If needed, the next CR would probably extend four more weeks until December 19. Failing resolution by that date, then a subsequent CR would probably extend to February 15 or a similar date that provides more time for negotiations after New Year’s. At some point, Congress could decide that resolution is not possible and pass full-year CRs for all or part of the federal government. (As we have reported earlier, a full-year CR is not a good outcome for FDA.)

However, there are strong countervailing pressures on Congress to keep talking and not to declare the process futile. Notably, failure on FY 20 funding makes it virtually certain that FY 21 will be funded on a Continuing Resolution through February 15 or March 31, 2021. That is, if FY 20 can’t be resolved, the appropriations process is broken until after the 2020 elections and the convening of the new Congress. Eighteen months of government funding by CR would leave both parties (and the nation) with an enormous set of uncertainties.

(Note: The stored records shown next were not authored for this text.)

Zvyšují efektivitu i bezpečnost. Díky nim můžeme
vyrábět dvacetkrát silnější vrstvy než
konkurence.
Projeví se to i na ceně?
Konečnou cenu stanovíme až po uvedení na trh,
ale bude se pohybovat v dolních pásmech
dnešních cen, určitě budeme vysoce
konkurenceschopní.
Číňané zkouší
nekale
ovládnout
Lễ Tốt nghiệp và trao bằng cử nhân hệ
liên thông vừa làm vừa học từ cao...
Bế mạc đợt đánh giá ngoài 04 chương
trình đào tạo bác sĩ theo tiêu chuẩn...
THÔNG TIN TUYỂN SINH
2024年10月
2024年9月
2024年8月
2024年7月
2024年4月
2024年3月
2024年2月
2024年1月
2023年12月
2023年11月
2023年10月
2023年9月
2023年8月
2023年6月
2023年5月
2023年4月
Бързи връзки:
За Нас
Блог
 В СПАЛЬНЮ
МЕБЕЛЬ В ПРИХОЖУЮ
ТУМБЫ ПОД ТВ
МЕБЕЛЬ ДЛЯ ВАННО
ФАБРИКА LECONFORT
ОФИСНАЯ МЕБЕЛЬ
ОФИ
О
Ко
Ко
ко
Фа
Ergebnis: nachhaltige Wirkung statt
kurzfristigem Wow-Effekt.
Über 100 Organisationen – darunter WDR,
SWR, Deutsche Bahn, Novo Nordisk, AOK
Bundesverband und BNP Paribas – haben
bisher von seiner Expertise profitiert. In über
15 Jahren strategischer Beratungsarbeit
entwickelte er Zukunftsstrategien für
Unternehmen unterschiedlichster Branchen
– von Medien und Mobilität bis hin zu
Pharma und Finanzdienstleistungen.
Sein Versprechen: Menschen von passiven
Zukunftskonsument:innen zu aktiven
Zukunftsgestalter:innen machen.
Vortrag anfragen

All of this suggests extended, undoubtedly painful negotiations, probably over months. However, on October 17, the Washington Post speculated that a shutdown is a possibility and might occur when the current CR expires on November 21. The key sentences from the WP story:

Trump is not interested in signing other domestic spending bills until there is agreement on the border wall, according to a senior administration official …. Funding for many federal agencies expires Nov. 21, and an impasse would lead to a sizable government shutdown, bigger in scope than what happened less than one year ago.

While a shutdown is always a possibility when a Continuing Resolution comes to an end, the consequences are so drastic that it is rarely seen as an acceptable or likely option. Even in the face of this provocative news story, it is easier to imagine this is saber-rattling on the part of the Administration rather than a serious threat. However, as last winter’s shutdown demonstrated, anything can happen in the current political environment. The possibility of the Administration forcing a shutdown cannot be dismissed as an idle threat.

While taking it seriously, there would seem to be two strong arguments for why a shutdown is unlikely to occur in November. First, shutdowns are not popular, and the White House and Congressional Republicans must anticipate taking the blame, as they did last winter. The closer we get to November 21, the more we would expect Republicans to urge the President to defer any drastic actions until a subsequent CR.

Secondly, the consequences of a shutdown in November would be far more extreme than last winter. At that time, both Defense and Labor-HHS bills had already become law, meaning that 70% of all federal discretionary spending was not affected. The more federal funds that are impacted, the greater the likelihood that taxpayers and voters will feel the consequences of a shutdown personally. Further, the Pentagon and defense industries are a strong lobbying force that was not involved in the prior shutdown.

Recognizing the already-demonstrated negative impact of an FDA shutdown, the Alliance will continue to monitor this situation closely and report to the stakeholder community through the Friday Update and, as needed, other means.